**Data to process:**
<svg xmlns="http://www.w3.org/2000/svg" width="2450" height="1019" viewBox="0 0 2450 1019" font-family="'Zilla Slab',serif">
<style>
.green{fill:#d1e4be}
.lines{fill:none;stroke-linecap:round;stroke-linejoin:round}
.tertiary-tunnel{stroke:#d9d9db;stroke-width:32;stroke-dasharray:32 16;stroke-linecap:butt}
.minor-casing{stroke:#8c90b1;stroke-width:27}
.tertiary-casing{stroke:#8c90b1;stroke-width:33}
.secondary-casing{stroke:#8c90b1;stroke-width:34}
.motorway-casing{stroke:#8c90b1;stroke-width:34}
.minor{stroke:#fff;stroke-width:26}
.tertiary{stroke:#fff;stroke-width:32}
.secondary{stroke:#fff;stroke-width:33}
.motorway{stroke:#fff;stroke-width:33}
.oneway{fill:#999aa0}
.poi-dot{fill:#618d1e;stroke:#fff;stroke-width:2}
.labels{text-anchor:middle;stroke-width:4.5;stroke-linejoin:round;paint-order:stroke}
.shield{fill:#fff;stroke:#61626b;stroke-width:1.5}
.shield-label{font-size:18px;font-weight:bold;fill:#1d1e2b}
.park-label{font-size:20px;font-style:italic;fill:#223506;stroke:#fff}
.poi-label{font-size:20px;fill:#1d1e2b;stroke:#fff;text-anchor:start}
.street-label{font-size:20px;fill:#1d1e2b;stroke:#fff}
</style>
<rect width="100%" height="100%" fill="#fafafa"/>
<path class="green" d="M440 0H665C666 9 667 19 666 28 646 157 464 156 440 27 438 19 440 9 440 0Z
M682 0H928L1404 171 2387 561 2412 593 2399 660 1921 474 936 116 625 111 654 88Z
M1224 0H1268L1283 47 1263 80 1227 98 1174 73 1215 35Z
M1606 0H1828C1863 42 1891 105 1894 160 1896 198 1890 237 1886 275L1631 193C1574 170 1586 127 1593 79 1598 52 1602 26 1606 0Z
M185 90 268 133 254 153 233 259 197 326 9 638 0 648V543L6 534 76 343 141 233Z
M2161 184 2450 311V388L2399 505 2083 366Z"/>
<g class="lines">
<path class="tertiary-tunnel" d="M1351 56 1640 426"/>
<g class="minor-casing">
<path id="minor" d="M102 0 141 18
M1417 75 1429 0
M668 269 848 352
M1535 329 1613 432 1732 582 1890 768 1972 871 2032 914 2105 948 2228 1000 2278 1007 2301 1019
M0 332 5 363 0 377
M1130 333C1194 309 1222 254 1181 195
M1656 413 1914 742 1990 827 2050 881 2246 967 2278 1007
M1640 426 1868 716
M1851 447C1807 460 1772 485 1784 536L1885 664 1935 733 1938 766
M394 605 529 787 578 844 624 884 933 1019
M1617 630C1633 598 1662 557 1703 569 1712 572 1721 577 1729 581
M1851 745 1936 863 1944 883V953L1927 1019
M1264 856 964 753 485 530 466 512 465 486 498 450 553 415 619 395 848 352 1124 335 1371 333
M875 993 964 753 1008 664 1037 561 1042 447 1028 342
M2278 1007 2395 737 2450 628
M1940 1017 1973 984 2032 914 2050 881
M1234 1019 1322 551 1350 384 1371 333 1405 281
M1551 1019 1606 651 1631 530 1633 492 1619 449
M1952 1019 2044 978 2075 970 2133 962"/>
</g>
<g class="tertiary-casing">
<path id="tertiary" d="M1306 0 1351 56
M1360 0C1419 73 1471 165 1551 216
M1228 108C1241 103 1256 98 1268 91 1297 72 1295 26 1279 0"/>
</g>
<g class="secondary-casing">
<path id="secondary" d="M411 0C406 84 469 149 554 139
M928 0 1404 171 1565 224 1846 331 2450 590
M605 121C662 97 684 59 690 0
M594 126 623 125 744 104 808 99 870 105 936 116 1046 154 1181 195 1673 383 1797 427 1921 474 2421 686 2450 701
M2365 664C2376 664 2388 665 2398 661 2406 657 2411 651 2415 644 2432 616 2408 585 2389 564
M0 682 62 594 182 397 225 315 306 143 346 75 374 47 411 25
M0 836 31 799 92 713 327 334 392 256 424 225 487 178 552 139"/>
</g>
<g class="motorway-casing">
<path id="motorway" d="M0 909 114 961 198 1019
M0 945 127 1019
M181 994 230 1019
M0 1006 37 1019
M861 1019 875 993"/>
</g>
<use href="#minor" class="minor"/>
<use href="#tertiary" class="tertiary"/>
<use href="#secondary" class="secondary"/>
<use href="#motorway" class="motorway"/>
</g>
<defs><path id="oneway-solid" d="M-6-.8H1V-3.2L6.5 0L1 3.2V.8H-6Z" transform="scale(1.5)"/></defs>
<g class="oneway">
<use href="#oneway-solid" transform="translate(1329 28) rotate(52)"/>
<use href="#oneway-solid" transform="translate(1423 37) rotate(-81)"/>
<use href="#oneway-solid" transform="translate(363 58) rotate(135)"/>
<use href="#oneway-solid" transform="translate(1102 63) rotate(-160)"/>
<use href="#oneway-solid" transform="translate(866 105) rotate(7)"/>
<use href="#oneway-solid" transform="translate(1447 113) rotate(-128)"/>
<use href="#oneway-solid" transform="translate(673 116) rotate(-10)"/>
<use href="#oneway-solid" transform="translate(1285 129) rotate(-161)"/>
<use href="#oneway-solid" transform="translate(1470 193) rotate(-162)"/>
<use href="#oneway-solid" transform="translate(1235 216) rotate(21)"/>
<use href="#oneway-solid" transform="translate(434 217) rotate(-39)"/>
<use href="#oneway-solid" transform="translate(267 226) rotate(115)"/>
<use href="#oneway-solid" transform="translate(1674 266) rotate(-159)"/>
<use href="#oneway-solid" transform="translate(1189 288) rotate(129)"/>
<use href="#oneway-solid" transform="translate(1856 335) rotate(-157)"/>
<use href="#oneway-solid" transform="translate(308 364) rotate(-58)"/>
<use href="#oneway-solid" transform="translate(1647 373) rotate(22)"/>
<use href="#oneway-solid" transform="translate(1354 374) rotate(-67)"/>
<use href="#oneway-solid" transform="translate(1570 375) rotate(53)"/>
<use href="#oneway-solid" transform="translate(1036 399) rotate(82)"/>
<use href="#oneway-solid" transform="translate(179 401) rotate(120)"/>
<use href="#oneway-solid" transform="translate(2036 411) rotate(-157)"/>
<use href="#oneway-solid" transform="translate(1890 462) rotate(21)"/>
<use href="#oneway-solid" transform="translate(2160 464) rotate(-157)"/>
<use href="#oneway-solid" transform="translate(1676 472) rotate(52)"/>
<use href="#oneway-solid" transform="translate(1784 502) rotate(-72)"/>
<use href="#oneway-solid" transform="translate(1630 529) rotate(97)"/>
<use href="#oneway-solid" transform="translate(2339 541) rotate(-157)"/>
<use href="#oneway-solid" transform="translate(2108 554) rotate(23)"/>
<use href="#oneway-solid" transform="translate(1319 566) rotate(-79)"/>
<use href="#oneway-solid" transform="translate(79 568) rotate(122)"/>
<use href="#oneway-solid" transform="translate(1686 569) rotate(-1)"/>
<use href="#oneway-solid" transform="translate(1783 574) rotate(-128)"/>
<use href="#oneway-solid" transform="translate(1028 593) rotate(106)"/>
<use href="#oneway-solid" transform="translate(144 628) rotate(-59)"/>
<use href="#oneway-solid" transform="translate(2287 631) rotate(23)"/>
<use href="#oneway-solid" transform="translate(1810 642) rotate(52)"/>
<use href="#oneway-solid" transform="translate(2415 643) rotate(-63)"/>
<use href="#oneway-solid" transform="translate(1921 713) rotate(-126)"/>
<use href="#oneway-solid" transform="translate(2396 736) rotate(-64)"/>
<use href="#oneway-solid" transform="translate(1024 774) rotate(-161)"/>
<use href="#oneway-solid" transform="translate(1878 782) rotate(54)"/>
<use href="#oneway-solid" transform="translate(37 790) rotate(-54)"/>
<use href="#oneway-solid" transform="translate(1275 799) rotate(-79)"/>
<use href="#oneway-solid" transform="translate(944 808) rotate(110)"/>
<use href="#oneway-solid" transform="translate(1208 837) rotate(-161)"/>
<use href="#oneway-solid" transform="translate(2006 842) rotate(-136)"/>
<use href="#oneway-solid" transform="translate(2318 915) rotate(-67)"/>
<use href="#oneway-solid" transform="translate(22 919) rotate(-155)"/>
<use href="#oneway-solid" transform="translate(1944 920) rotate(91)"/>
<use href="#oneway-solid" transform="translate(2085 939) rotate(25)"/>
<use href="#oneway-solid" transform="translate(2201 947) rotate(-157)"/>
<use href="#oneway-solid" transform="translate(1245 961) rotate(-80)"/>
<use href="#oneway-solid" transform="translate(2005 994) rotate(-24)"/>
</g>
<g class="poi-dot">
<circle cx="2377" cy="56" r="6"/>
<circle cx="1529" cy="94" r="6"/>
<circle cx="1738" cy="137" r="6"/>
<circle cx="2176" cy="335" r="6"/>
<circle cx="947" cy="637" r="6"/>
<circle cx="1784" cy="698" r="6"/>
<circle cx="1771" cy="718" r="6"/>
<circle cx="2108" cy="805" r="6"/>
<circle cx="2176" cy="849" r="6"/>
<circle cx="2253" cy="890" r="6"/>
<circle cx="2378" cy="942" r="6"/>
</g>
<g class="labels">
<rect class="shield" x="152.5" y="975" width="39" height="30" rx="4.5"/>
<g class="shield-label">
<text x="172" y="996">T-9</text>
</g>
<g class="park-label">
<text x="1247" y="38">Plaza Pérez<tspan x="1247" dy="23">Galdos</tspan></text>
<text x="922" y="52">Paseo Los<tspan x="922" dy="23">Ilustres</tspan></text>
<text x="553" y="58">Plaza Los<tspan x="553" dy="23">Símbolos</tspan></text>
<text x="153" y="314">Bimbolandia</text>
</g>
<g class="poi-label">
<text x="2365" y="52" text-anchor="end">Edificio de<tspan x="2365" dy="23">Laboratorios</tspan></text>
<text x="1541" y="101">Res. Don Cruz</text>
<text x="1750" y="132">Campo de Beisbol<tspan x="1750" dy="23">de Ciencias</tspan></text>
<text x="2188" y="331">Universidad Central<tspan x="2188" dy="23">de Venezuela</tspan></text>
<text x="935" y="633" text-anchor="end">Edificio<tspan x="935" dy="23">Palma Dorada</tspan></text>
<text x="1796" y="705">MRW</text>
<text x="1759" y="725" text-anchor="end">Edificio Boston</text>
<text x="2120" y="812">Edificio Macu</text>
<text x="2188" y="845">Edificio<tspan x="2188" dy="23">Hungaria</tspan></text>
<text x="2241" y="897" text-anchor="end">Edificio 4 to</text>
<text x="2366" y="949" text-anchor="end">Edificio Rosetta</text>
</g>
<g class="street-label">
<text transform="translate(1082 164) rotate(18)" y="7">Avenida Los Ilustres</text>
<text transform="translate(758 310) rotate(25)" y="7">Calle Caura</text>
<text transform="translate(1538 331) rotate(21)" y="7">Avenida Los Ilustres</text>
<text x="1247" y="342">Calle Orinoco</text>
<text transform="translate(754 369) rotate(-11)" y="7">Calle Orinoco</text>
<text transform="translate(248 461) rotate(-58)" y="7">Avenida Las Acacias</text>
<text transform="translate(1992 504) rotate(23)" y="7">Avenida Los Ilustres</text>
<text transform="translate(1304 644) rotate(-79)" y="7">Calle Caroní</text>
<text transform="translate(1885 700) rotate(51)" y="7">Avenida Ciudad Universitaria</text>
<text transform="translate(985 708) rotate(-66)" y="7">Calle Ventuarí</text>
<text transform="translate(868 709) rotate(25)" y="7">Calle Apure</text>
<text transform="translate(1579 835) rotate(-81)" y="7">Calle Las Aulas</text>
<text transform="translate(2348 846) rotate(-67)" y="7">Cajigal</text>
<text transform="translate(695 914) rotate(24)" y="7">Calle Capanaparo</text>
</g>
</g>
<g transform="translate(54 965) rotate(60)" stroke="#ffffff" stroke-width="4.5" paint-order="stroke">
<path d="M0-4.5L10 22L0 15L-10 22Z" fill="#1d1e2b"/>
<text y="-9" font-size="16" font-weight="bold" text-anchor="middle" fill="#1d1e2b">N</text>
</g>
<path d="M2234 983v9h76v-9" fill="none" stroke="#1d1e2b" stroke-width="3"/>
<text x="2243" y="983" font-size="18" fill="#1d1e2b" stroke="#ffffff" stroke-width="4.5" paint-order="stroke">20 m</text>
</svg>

...

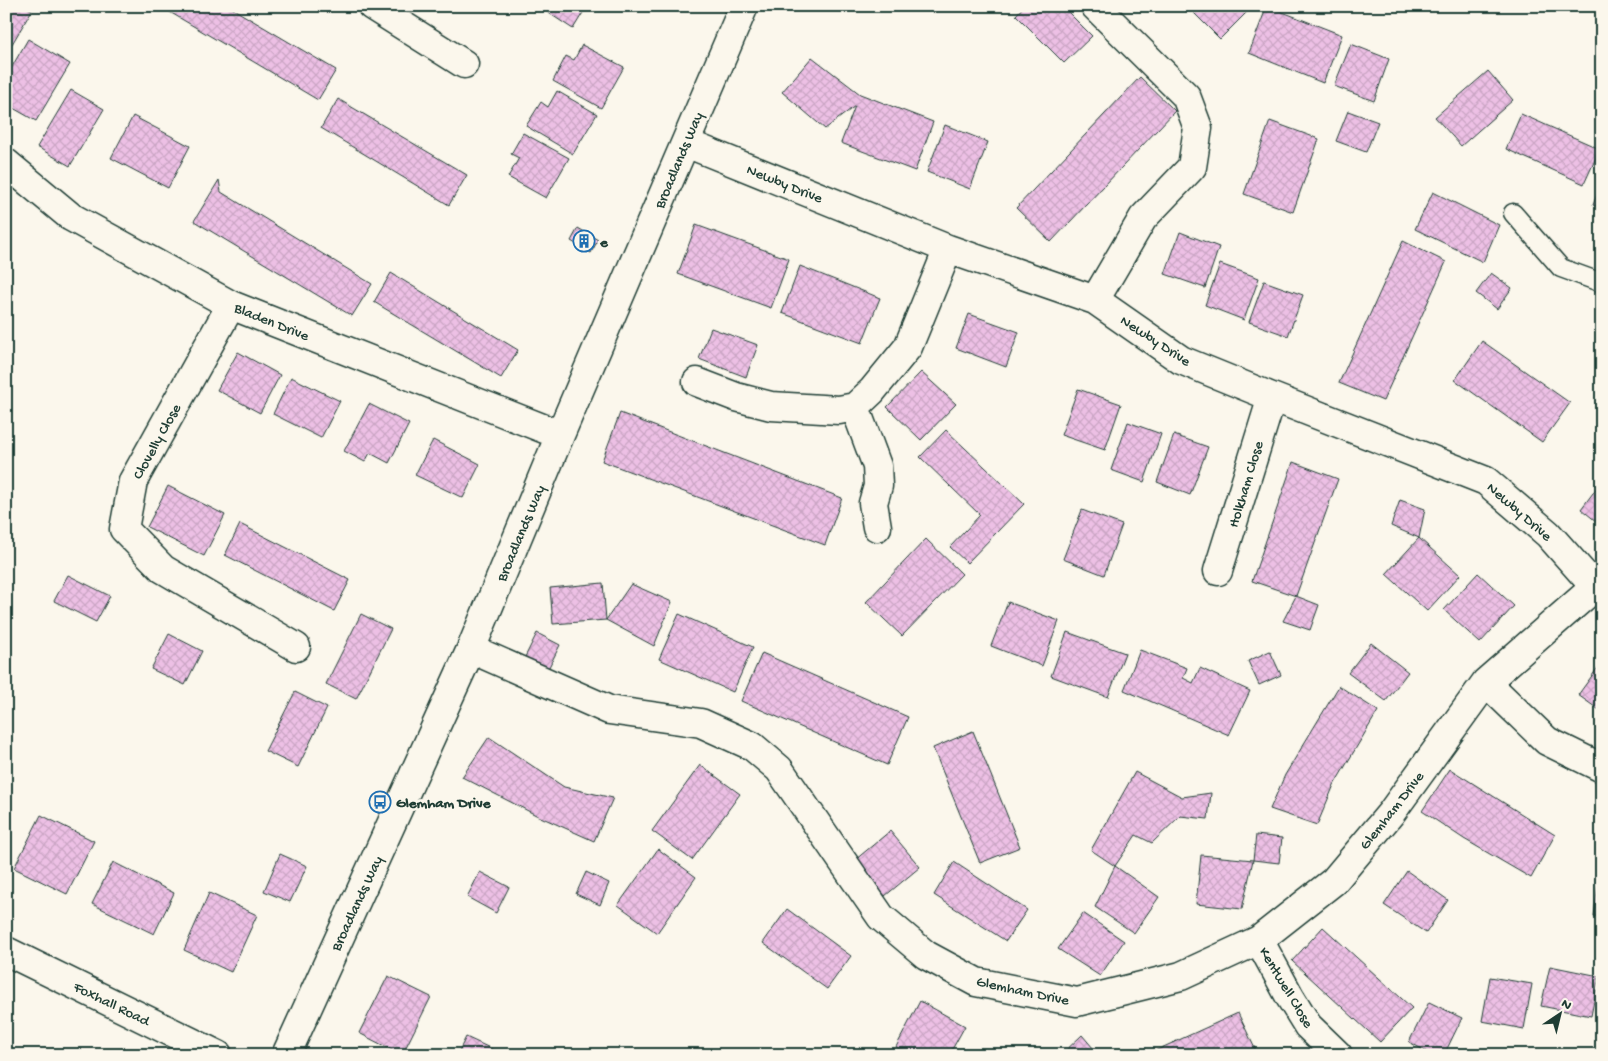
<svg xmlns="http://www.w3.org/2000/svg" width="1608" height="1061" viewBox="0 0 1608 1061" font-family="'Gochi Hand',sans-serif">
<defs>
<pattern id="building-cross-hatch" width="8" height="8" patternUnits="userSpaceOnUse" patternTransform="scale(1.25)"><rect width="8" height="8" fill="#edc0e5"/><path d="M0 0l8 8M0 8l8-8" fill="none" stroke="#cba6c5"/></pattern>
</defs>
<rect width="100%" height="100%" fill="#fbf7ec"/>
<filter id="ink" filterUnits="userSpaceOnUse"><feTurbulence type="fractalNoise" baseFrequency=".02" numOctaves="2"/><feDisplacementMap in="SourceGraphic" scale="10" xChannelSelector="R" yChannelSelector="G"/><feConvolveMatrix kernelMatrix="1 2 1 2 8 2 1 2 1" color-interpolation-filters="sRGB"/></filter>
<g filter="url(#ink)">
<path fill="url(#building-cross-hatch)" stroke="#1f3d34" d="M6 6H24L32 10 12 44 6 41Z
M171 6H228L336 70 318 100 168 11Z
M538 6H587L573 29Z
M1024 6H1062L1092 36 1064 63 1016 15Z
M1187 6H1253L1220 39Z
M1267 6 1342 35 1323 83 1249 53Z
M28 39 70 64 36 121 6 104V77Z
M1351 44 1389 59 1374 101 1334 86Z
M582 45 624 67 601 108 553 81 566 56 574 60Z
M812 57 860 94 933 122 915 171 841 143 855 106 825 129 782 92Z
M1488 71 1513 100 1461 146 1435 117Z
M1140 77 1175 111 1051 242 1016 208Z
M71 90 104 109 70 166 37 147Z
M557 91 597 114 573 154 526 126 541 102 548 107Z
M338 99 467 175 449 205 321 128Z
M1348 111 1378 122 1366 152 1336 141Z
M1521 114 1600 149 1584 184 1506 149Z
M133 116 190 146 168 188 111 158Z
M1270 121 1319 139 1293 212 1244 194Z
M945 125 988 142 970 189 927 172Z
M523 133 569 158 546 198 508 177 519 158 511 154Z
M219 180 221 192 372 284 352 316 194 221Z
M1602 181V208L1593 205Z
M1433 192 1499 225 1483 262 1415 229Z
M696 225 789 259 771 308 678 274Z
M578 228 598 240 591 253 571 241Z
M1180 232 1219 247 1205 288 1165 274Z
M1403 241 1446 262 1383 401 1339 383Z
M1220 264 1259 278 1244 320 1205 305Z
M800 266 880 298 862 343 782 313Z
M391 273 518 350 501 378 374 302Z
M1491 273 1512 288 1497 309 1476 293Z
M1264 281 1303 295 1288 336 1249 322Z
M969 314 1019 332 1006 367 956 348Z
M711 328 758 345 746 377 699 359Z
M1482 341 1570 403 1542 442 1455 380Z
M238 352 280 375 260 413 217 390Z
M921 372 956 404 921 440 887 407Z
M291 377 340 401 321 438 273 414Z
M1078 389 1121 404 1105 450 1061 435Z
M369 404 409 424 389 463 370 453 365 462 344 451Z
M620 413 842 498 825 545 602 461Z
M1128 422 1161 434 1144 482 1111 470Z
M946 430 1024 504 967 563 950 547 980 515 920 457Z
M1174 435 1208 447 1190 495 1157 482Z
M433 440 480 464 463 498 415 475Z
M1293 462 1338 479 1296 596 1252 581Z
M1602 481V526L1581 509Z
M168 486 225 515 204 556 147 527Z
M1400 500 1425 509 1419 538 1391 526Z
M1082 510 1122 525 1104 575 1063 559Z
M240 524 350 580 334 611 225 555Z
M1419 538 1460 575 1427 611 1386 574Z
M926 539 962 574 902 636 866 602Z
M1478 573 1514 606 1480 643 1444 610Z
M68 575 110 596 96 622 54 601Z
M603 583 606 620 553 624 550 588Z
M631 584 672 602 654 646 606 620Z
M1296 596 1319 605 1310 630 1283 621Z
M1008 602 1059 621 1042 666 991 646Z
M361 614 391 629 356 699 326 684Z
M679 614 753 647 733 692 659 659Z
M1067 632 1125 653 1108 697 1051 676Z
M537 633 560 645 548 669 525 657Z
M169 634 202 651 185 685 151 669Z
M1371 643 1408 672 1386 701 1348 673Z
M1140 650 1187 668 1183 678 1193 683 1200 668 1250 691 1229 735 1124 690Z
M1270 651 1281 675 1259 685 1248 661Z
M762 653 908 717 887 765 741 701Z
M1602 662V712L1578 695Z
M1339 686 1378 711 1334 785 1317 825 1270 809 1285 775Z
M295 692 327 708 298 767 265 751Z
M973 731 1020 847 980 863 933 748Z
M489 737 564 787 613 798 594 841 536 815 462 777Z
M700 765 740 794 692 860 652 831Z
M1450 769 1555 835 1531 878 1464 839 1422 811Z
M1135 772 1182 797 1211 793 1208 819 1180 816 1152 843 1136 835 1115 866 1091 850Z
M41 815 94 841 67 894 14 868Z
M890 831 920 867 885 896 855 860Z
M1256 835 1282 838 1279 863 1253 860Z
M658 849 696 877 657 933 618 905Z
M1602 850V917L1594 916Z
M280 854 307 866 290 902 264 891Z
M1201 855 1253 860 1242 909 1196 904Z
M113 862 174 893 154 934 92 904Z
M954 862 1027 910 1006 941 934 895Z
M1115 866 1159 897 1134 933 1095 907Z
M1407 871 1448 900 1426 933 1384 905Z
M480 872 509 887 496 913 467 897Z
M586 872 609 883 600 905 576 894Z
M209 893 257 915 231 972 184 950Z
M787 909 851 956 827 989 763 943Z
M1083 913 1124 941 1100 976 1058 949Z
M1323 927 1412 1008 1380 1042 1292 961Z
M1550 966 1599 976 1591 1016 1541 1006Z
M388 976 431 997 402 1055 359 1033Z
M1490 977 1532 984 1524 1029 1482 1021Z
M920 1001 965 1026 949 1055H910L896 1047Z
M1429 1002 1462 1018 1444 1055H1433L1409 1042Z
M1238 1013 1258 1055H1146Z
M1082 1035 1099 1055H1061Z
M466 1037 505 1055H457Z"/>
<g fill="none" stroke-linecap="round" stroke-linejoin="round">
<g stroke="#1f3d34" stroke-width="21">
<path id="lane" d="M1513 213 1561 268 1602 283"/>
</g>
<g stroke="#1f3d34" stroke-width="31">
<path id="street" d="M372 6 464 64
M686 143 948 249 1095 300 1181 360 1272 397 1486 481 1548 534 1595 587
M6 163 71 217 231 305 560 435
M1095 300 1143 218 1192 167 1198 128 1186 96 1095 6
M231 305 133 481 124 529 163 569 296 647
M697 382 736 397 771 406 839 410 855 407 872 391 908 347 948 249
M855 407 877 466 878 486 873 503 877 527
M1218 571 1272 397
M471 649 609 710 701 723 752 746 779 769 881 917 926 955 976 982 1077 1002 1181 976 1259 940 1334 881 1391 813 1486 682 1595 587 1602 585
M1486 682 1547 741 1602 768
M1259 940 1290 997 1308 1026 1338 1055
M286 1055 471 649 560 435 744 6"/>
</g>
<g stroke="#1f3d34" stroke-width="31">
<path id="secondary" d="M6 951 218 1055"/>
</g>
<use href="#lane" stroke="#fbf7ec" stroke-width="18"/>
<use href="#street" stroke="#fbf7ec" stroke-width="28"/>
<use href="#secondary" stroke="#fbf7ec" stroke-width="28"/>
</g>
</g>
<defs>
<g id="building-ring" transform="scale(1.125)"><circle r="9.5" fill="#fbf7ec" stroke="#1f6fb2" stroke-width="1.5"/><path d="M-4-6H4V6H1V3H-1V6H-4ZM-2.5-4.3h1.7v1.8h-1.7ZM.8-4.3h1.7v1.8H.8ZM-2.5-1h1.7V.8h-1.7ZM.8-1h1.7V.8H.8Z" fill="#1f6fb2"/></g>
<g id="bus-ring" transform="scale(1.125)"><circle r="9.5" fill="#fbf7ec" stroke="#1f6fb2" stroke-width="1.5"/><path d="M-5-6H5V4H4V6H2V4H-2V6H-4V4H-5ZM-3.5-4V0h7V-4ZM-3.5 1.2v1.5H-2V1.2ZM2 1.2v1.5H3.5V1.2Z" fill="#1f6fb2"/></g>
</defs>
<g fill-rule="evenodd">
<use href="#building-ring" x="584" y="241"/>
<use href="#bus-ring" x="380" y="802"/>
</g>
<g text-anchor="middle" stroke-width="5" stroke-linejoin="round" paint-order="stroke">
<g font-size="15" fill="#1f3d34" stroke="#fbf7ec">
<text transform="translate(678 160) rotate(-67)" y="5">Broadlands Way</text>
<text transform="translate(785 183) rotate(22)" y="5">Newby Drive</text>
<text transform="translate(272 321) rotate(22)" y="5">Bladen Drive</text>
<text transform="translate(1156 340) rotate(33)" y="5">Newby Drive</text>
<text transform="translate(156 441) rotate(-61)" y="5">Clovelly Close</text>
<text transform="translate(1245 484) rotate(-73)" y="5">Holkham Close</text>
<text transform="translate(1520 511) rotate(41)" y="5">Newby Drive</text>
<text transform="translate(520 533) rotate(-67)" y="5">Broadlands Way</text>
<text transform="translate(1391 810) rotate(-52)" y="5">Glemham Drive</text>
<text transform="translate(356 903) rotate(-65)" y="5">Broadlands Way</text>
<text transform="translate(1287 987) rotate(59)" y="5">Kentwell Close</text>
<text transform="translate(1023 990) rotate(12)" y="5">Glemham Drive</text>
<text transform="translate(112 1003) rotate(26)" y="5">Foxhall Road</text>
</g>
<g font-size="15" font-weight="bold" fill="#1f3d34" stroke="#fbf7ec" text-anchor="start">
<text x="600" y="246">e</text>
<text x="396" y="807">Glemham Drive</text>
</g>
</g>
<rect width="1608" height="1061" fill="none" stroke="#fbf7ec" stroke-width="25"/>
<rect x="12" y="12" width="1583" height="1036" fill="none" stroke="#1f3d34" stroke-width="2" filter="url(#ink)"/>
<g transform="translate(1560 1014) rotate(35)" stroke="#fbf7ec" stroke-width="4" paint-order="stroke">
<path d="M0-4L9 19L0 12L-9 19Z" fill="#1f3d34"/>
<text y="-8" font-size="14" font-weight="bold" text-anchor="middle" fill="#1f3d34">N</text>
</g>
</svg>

**Task description:**
Go through the data, and copy each line in which the word "lines" appears.

**Solution to this problem:**
.lines{fill:none;stroke-linecap:round;stroke-linejoin:round}
<g class="lines">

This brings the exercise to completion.